Your assignment ▸
Please copy the lines below, exactly as they are, from the one with "table_cell [458, 673, 1122, 1625]" through the one with "Document page, 1754x1241 pixels.", and leave out the pictures.

Supplied material ▸
──────────

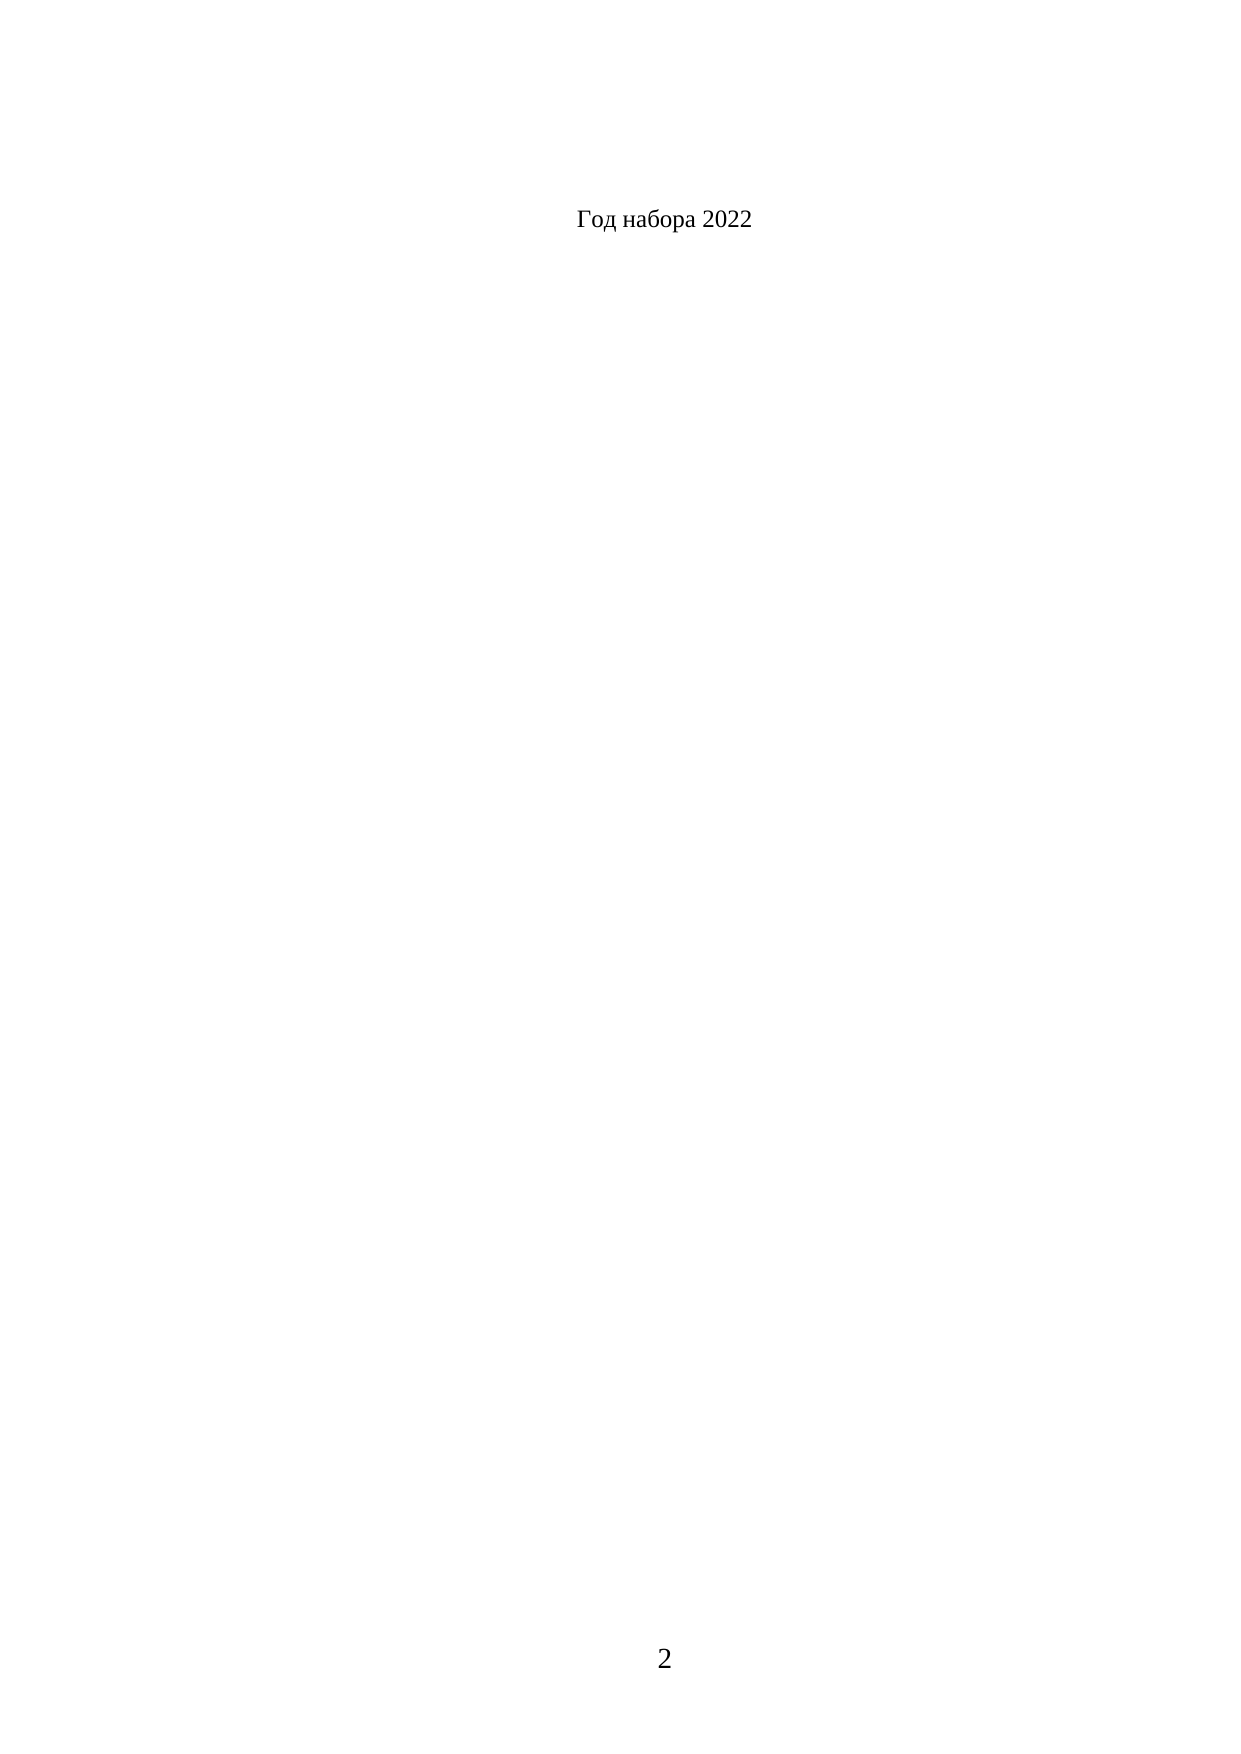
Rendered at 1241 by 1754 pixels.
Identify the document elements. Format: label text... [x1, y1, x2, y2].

text Год набора 2022 [148, 204, 1181, 233]
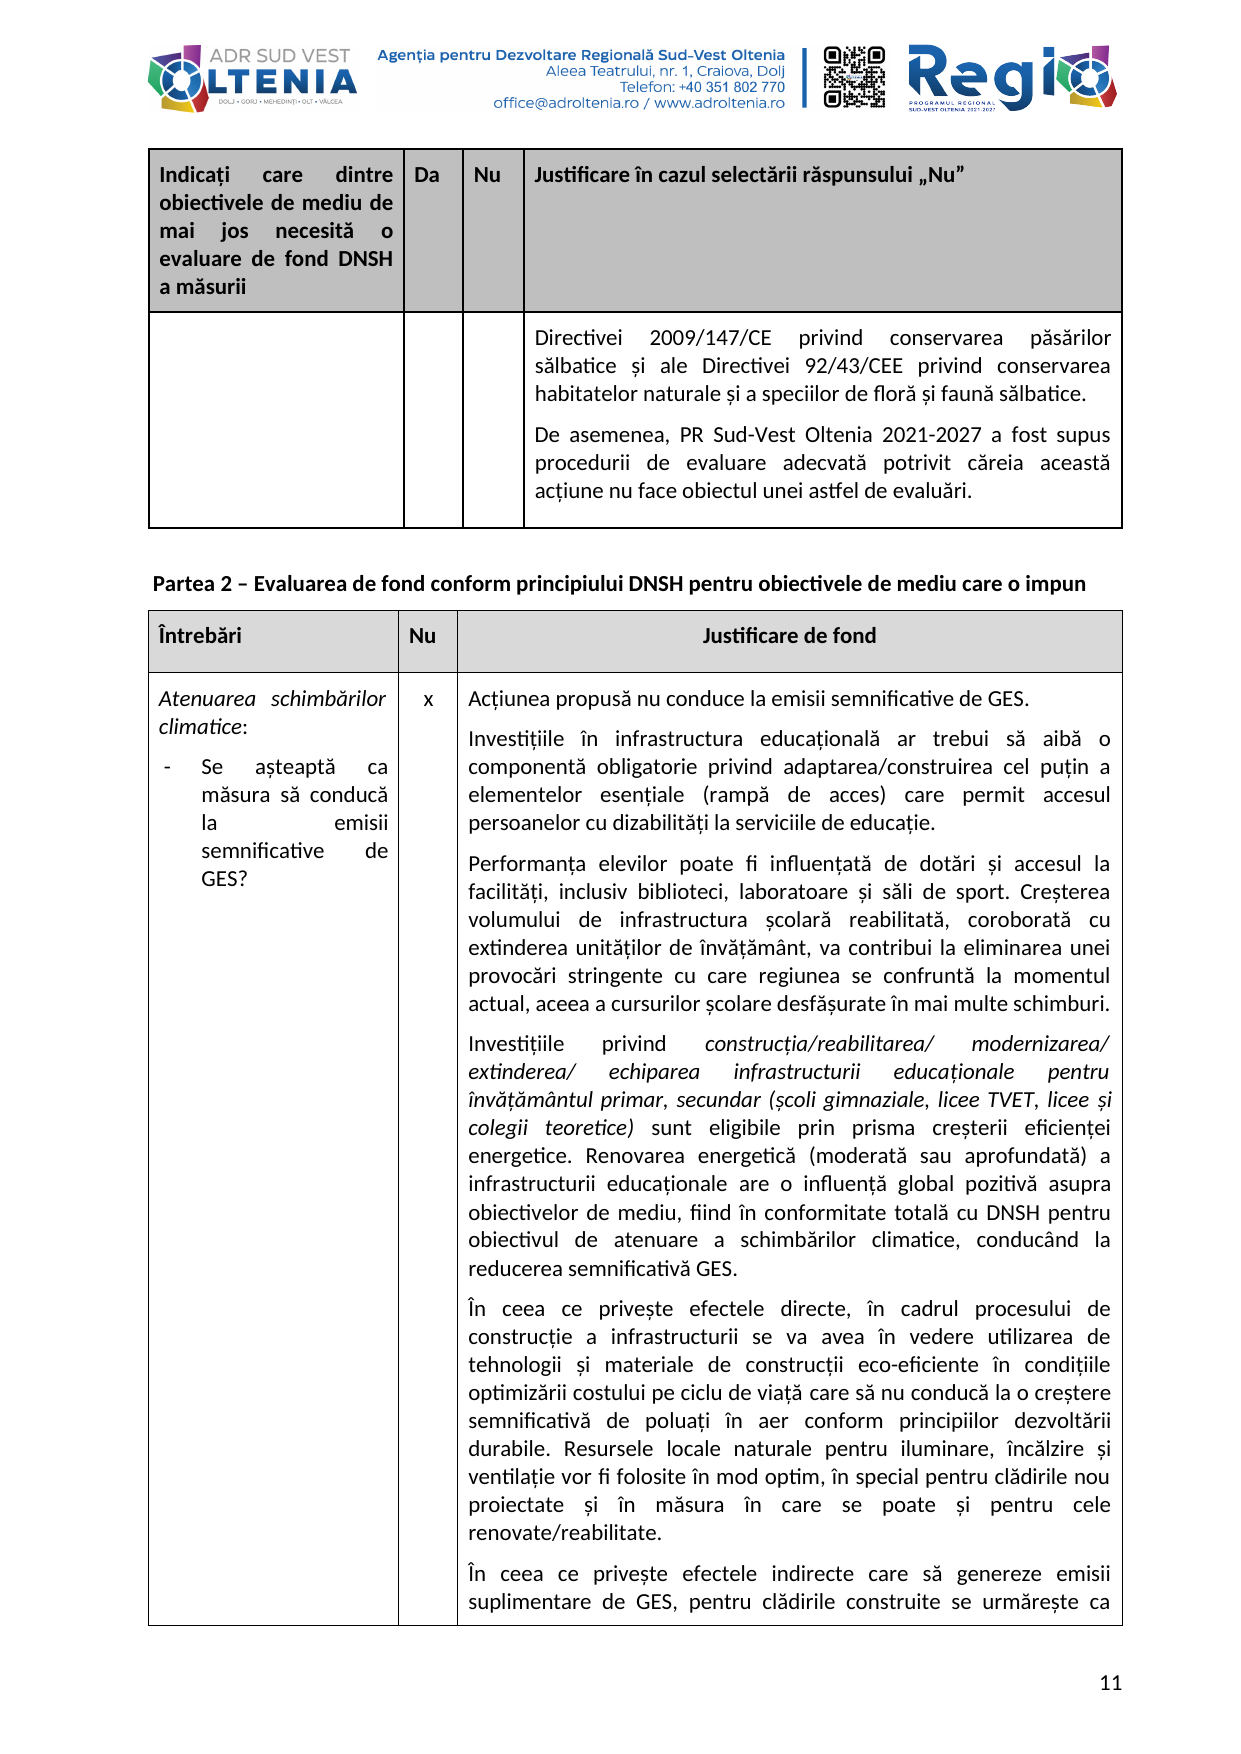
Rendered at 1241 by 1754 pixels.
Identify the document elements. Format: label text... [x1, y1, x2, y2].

table_cell x [464, 313, 523, 527]
table_header Nu [399, 611, 457, 672]
text Partea 2 – Evaluarea de fond conform principiului DNSH pentru obiectivele de mediu care o impun [153, 569, 1122, 597]
table_header Justificare de fond [458, 611, 1122, 672]
table_header Indicați care dintre obiectivele de mediu de mai jos necesită o evaluare de fond DNSH a măsurii [150, 150, 403, 311]
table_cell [525, 313, 1121, 527]
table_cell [149, 673, 398, 1625]
table_header Justificare în cazul selectării răspunsului „Nu” [525, 150, 1121, 311]
table_cell [405, 313, 462, 527]
picture [375, 44, 890, 114]
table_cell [150, 313, 403, 527]
table_header Întrebări [149, 611, 398, 672]
picture [907, 44, 1118, 114]
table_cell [458, 673, 1122, 1625]
table_header Nu [464, 150, 523, 311]
table_header Da [405, 150, 462, 311]
table_cell x [399, 673, 457, 1625]
picture [147, 44, 358, 114]
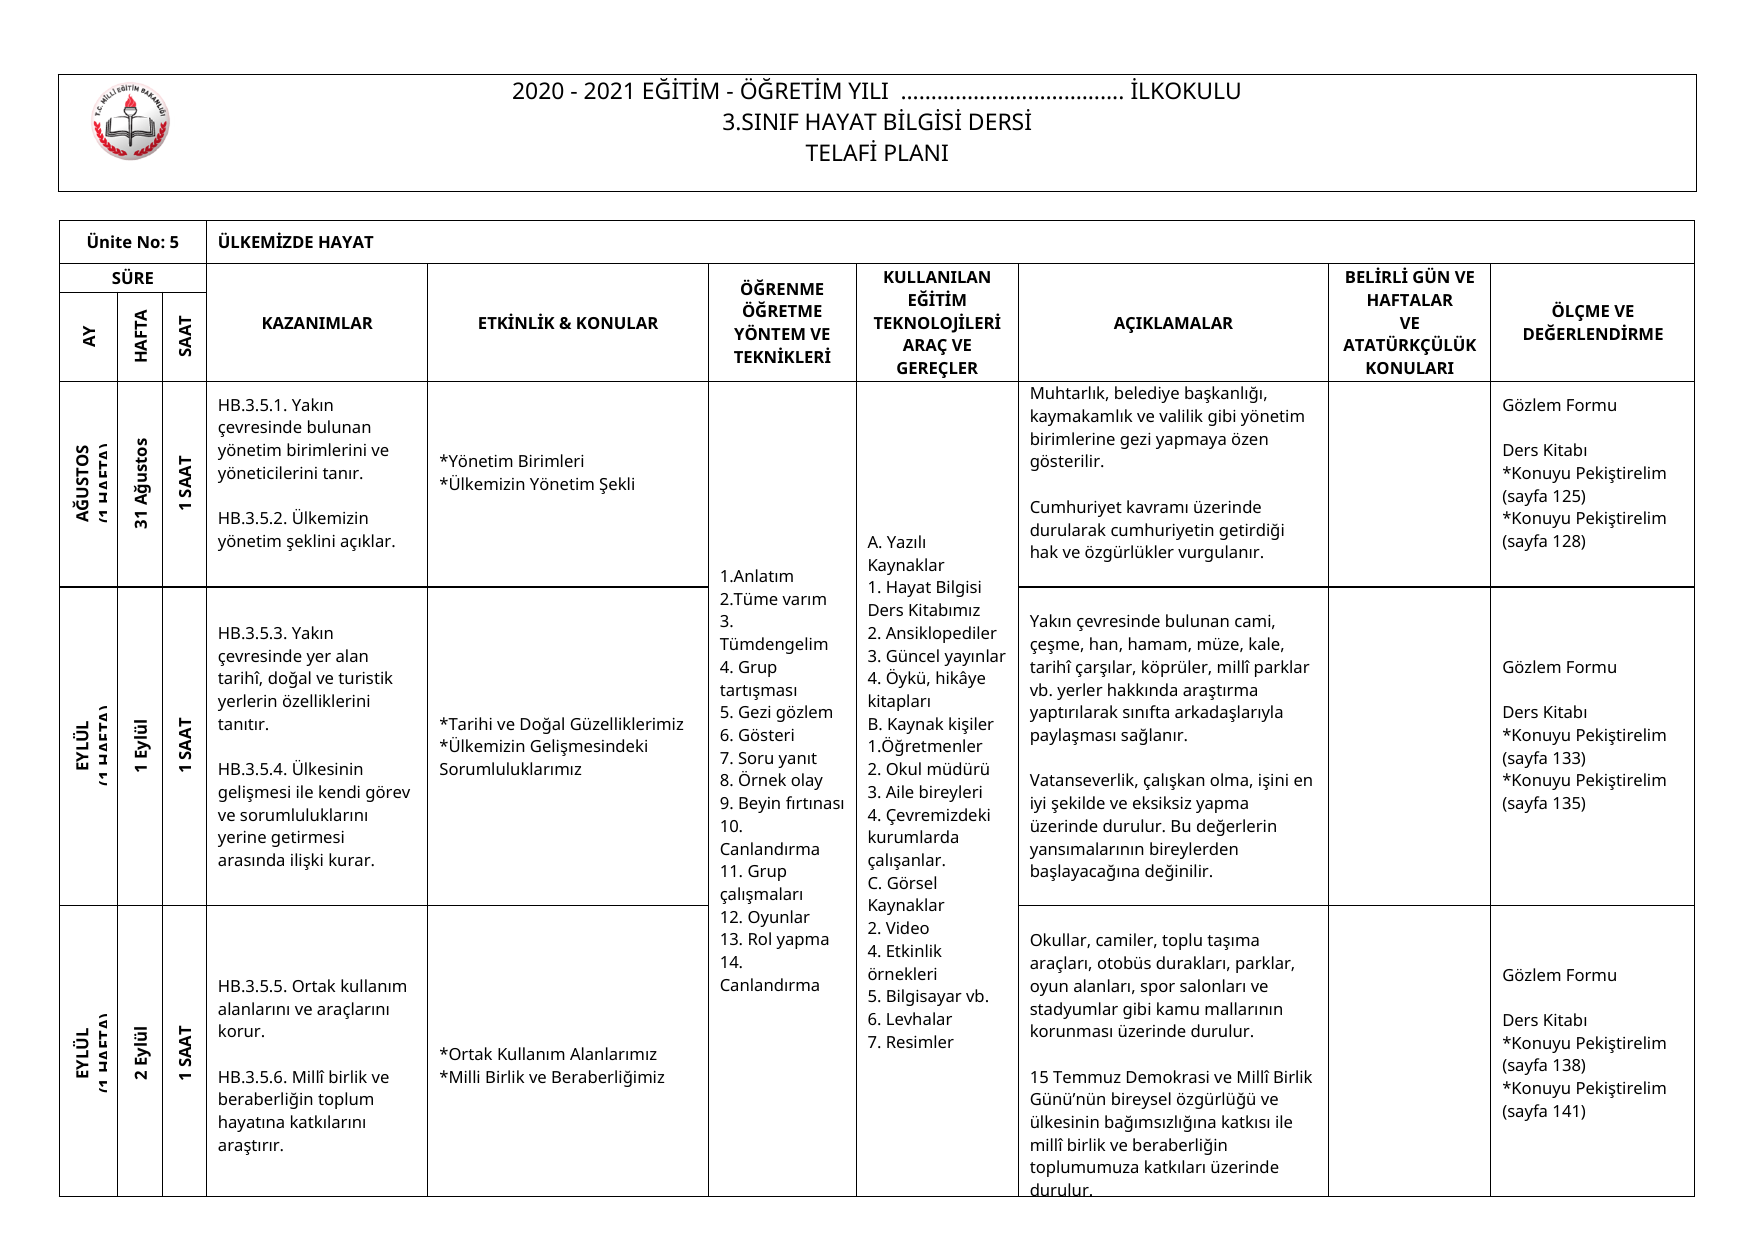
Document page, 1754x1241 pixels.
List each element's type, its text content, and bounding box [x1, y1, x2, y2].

table_cell 1 SAAT [163, 906, 206, 1196]
table_header ÜLKEMİZDE HAYAT [207, 221, 1694, 263]
table_cell 31 Ağustos [118, 382, 162, 586]
table_cell HB.3.5.5. Ortak kullanım alanlarını ve araçlarını korur. HB.3.5.6. Millî birlik ve beraberliğin toplum hayatına katkılarını araştırır. [207, 906, 427, 1196]
table_cell AÇIKLAMALAR [1019, 264, 1328, 381]
table_cell *Ortak Kullanım Alanlarımız *Milli Birlik ve Beraberliğimiz [428, 906, 708, 1196]
table_cell SÜRE [60, 264, 206, 292]
table_cell 1 SAAT [163, 382, 206, 586]
table_cell EYLÜL (1.HAFTA) [60, 906, 117, 1196]
table_cell AY [60, 293, 117, 381]
table_cell Gözlem Formu Ders Kitabı *Konuyu Pekiştirelim (sayfa 133) *Konuyu Pekiştirelim (sayfa 135) [1491, 588, 1694, 905]
table_cell Muhtarlık, belediye başkanlığı, kaymakamlık ve valilik gibi yönetim birimlerine gezi yapmaya özen gösterilir. Cumhuriyet kavramı üzerinde durularak cumhuriyetin getirdiği hak ve özgürlükler vurgulanır. [1019, 382, 1328, 586]
table_cell *Tarihi ve Doğal Güzelliklerimiz *Ülkemizin Gelişmesindeki Sorumluluklarımız [428, 588, 708, 905]
table_cell *Yönetim Birimleri *Ülkemizin Yönetim Şekli [428, 382, 708, 586]
table_cell [1329, 588, 1490, 905]
table_cell Gözlem Formu Ders Kitabı *Konuyu Pekiştirelim (sayfa 125) *Konuyu Pekiştirelim (sayfa 128) [1491, 382, 1694, 586]
table_cell HB.3.5.3. Yakın çevresinde yer alan tarihî, doğal ve turistik yerlerin özelliklerini tanıtır. HB.3.5.4. Ülkesinin gelişmesi ile kendi görev ve sorumluluklarını yerine getirmesi arasında ilişki kurar. [207, 588, 427, 905]
table_cell AĞUSTOS (1.HAFTA) [60, 382, 117, 586]
table_cell [1329, 906, 1490, 1196]
table_cell ETKİNLİK & KONULAR [428, 264, 708, 381]
table_cell 1 SAAT [163, 588, 206, 905]
table_cell HAFTA [118, 293, 162, 381]
table_cell SAAT [163, 293, 206, 381]
table_cell A. Yazılı Kaynaklar 1. Hayat Bilgisi Ders Kitabımız 2. Ansiklopediler 3. Güncel yayınlar 4. Öykü, hikâye kitapları B. Kaynak kişiler 1.Öğretmenler 2. Okul müdürü 3. Aile bireyleri 4. Çevremizdeki kurumlarda çalışanlar. C. Görsel Kaynaklar 2. Video 4. Etkinlik örnekleri 5. Bilgisayar vb. 6. Levhalar 7. Resimler [857, 382, 1018, 1196]
table_cell EYLÜL (1.HAFTA) [60, 588, 117, 905]
table_cell Yakın çevresinde bulunan cami, çeşme, han, hamam, müze, kale, tarihî çarşılar, köprüler, millî parklar vb. yerler hakkında araştırma yaptırılarak sınıfta arkadaşlarıyla paylaşması sağlanır. Vatanseverlik, çalışkan olma, işini en iyi şekilde ve eksiksiz yapma üzerinde durulur. Bu değerlerin yansımalarının bireylerden başlayacağına değinilir. [1019, 588, 1328, 905]
table_cell 1 Eylül [118, 588, 162, 905]
table_cell Okullar, camiler, toplu taşıma araçları, otobüs durakları, parklar, oyun alanları, spor salonları ve stadyumlar gibi kamu mallarının korunması üzerinde durulur. 15 Temmuz Demokrasi ve Millî Birlik Günü’nün bireysel özgürlüğü ve ülkesinin bağımsızlığına katkısı ile millî birlik ve beraberliğin toplumumuza katkıları üzerinde durulur. [1019, 906, 1328, 1196]
table_cell 2 Eylül [118, 906, 162, 1196]
table_header Ünite No: 5 [60, 221, 206, 263]
table_cell HB.3.5.1. Yakın çevresinde bulunan yönetim birimlerini ve yöneticilerini tanır. HB.3.5.2. Ülkemizin yönetim şeklini açıklar. [207, 382, 427, 586]
table_cell 1.Anlatım 2.Tüme varım 3. Tümdengelim 4. Grup tartışması 5. Gezi gözlem 6. Gösteri 7. Soru yanıt 8. Örnek olay 9. Beyin fırtınası 10. Canlandırma 11. Grup çalışmaları 12. Oyunlar 13. Rol yapma 14. Canlandırma [709, 382, 856, 1196]
table_cell ÖLÇME VE DEĞERLENDİRME [1491, 264, 1694, 381]
table_cell KULLANILAN EĞİTİM TEKNOLOJİLERİ ARAÇ VE GEREÇLER [857, 264, 1018, 381]
table_cell [1329, 382, 1490, 586]
table_cell KAZANIMLAR [207, 264, 427, 381]
table_cell Gözlem Formu Ders Kitabı *Konuyu Pekiştirelim (sayfa 138) *Konuyu Pekiştirelim (sayfa 141) [1491, 906, 1694, 1196]
table_cell ÖĞRENME ÖĞRETME YÖNTEM VE TEKNİKLERİ [709, 264, 856, 381]
table_cell BELİRLİ GÜN VE HAFTALAR VE ATATÜRKÇÜLÜK KONULARI [1329, 264, 1490, 381]
picture [85, 77, 175, 167]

──────────

Completed task ▸
table_cell [458, 673, 1122, 1625]
table_header Nu [464, 150, 523, 311]
table_header Da [405, 150, 462, 311]
table_cell x [399, 673, 457, 1625]
picture [147, 44, 358, 114]
Document page, 1754x1241 pixels.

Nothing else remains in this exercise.